Top of MATERIAL FOR THE TASK

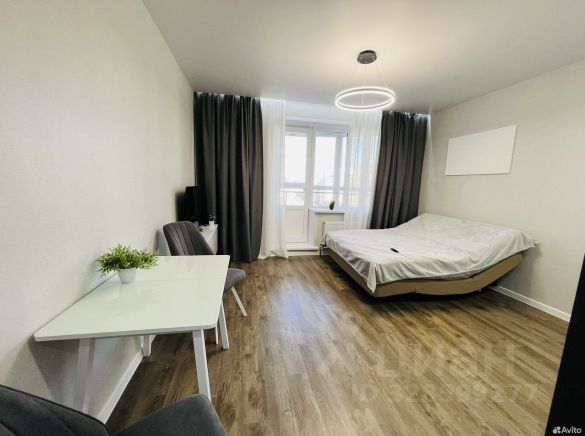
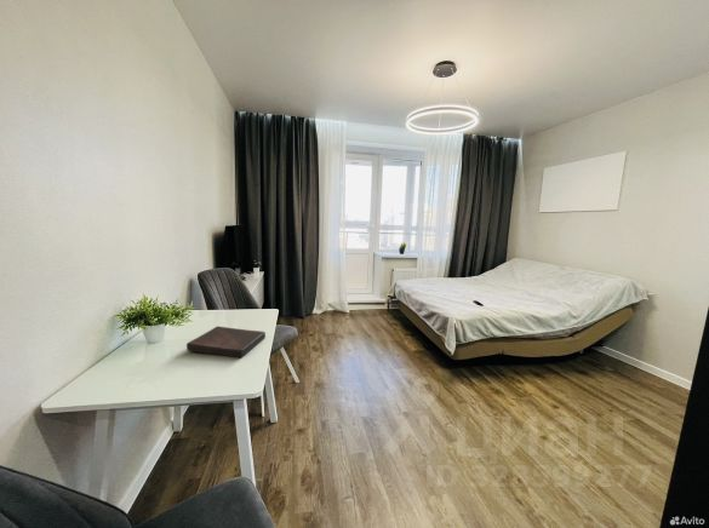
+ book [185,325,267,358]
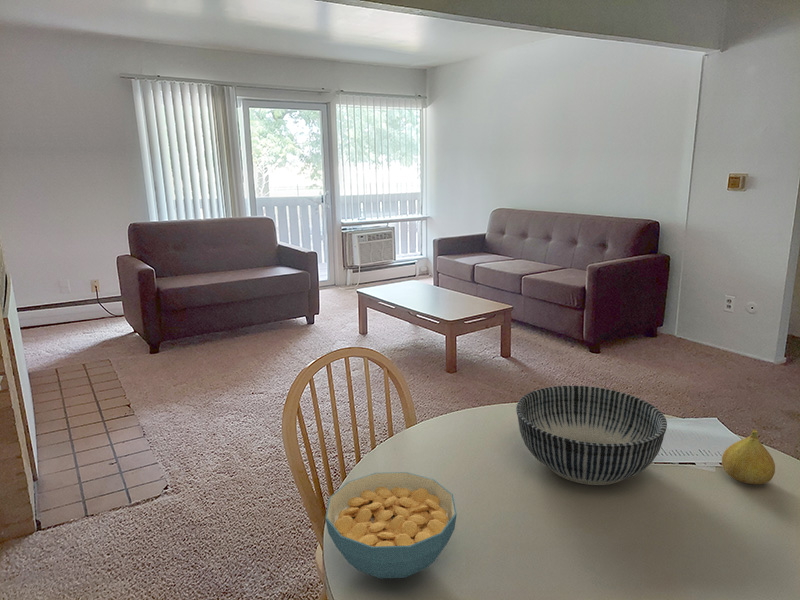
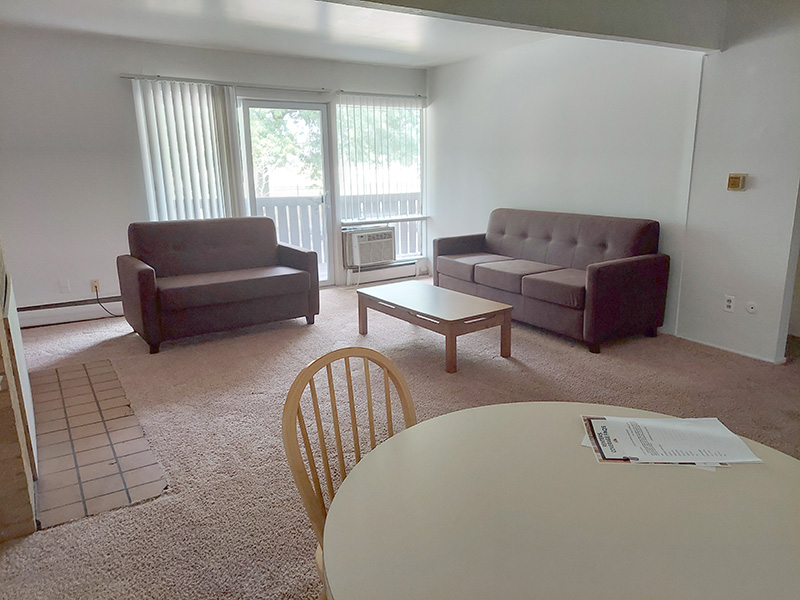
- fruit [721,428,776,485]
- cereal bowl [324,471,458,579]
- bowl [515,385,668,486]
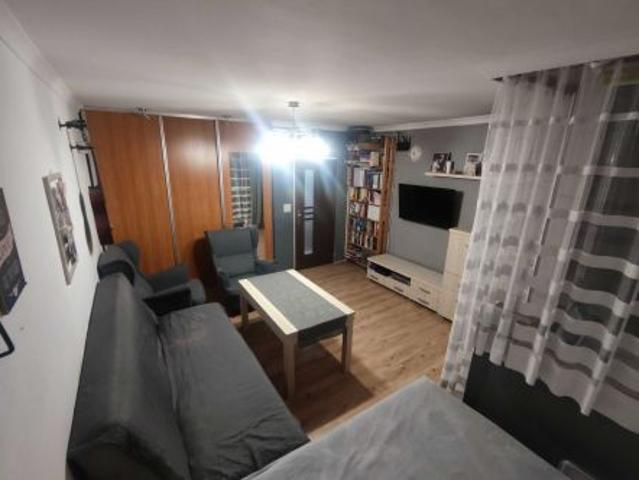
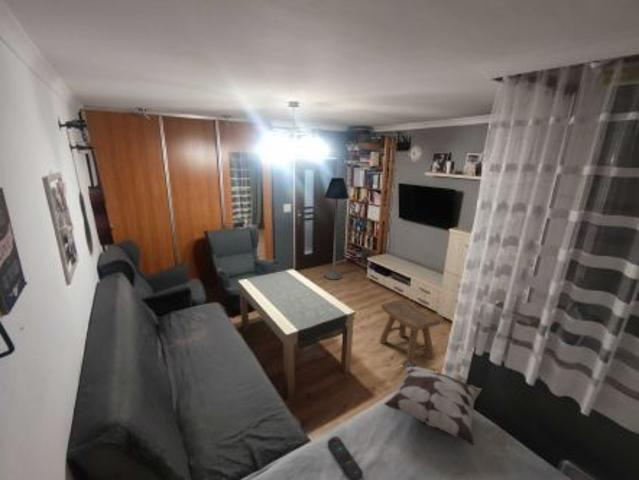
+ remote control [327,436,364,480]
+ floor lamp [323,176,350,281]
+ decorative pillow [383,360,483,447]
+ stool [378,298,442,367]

Bottom of MATERIAL FOR THE TASK

§ WHAT YOU NEED TO DO
Considering only lines of the records that hold the string "bowl", state how many there are and nothing else.

§ EXERCISE OUTPUT
2